Having proved that the ambassador had considerable potential, my father met with Robert Kennedy. He proposed that Robert or Teddy join the Board of Directors of the Institutes. Robert explained that he and Teddy were very, very busy people. My father explained that he had been in that same condition for more than a decade. In the end, the Kennedys decided not to go forward with my father’s program. All were surprised by the decision. Joseph Kennedy had made the family fortune as a result of being a very tough businessman. He ruled his family like his business. Certainly, he did an exceptional job raising sons who were exceptional public servants.

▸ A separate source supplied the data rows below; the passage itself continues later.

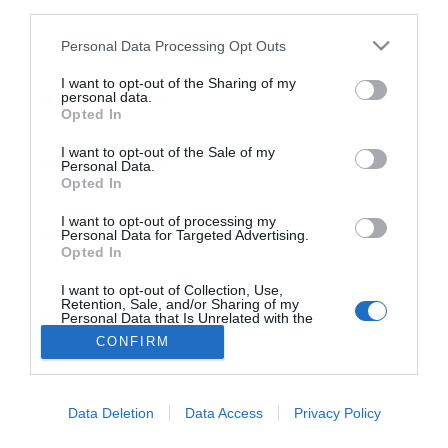
third parties.
farmacia: claves para decidir con criterio
Personal Data Processing Opt Outs
La farmacia, un apoyo esencial en el cuidado infantil
I want to opt-out of the Sharing of my
Récord de comunicaciones para el 24 Congreso Nacional
personal data.
Farmacéutico de Oviedo
Opted In
I want to opt-out of the Sale of my
Personal Data.
Opted In
I want to opt-out of processing my
Personal Data for Targeted Advertising.
Opted In
I want to opt-out of Collection, Use,
Retention, Sale, and/or Sharing of my
Personal Data that Is Unrelated with the
Purposes for which it was collected.
CONFIRM
Opted Out
ACTUALIDAD
TU FARMACIA
FORMACIÓN E INVESTIGACIÓN
REVISTA DIGITAL
EL FARMACÉUTICO HOSPITALES
REGÍSTRATE
QUIÉNES SOMOS
CONTACTO
COPYRIGHT
Data Deletion
Data Access
Privacy Policy
POLÍTICA DE COOKIES
POLÍTICA DE PRIVACIDAD
CONDICIONES DE USO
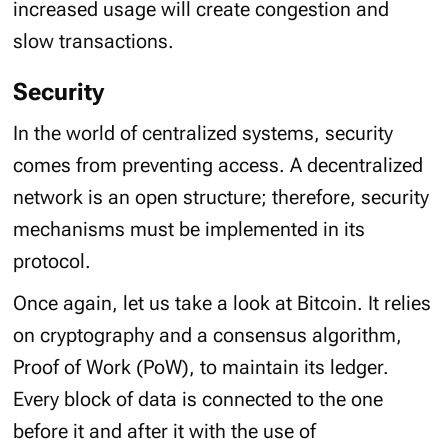
increased usage will create congestion and
slow transactions.
Security
In the world of centralized systems, security
comes from preventing access. A decentralized
network is an open structure; therefore, security
mechanisms must be implemented in its
protocol.
Once again, let us take a look at Bitcoin. It relies
on cryptography and a consensus algorithm,
Proof of Work (PoW), to maintain its ledger.
Every block of data is connected to the one
before it and after it with the use of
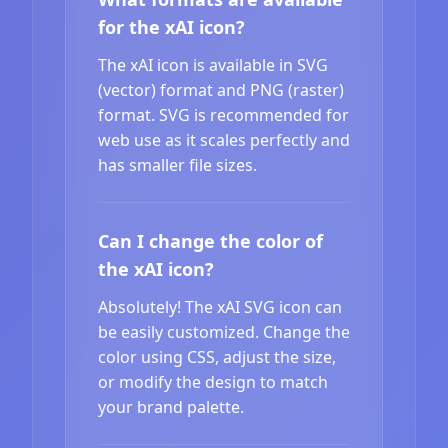
for the xAI icon?
The xAI icon is available in SVG
(vector) format and PNG (raster)
format. SVG is recommended for
web use as it scales perfectly and
has smaller file sizes.
Can I change the color of
the xAI icon?
Absolutely! The xAI SVG icon can
be easily customized. Change the
color using CSS, adjust the size,
or modify the design to match
your brand palette.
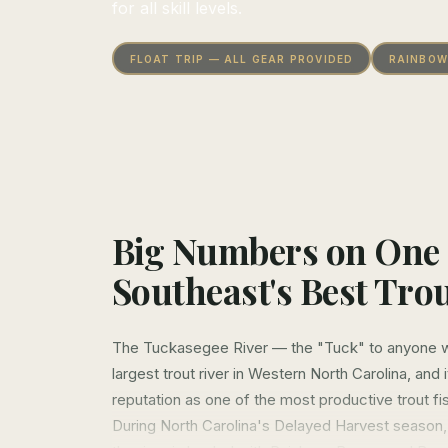
for all skill levels.
FLOAT TRIP — ALL GEAR PROVIDED
RAINBOW
Big Numbers on One 
Southeast's Best Trou
The Tuckasegee River — the "Tuck" to anyone wh
largest trout river in Western North Carolina, and 
reputation as one of the most productive trout fis
During North Carolina's Delayed Harvest season,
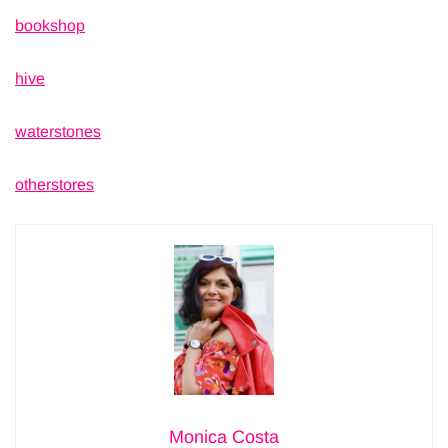
bookshop
hive
waterstones
otherstores
Monica Costa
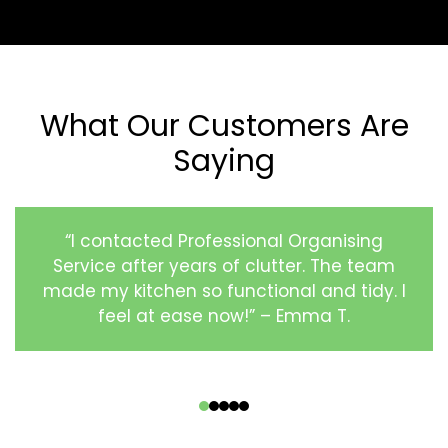
What Our Customers Are
Saying
“I contacted Professional Organising
Service after years of clutter. The team
made my kitchen so functional and tidy. I
feel at ease now!” – Emma T.
‹
›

It was a sad conclusion to a relationship that could have saved thousands of lives of children with brain injuries. The Kennedy Foundation was well known for donating generously to projects for people with brain injuries. One of Joseph’s children was severely brain injured. Doctors proposing the most “modern therapy” gave her a frontal lobotomy. This is brain surgery that basically disconnects the person from their cortex. It eliminates their intellectual development for life. It should have been made a criminal act.

If the Kennedys had worked with my father instead of supporting ineffectual therapies and institutions, they could have launched children with brain injuries into the 21st century and opened a world of opportunities for success and wellness.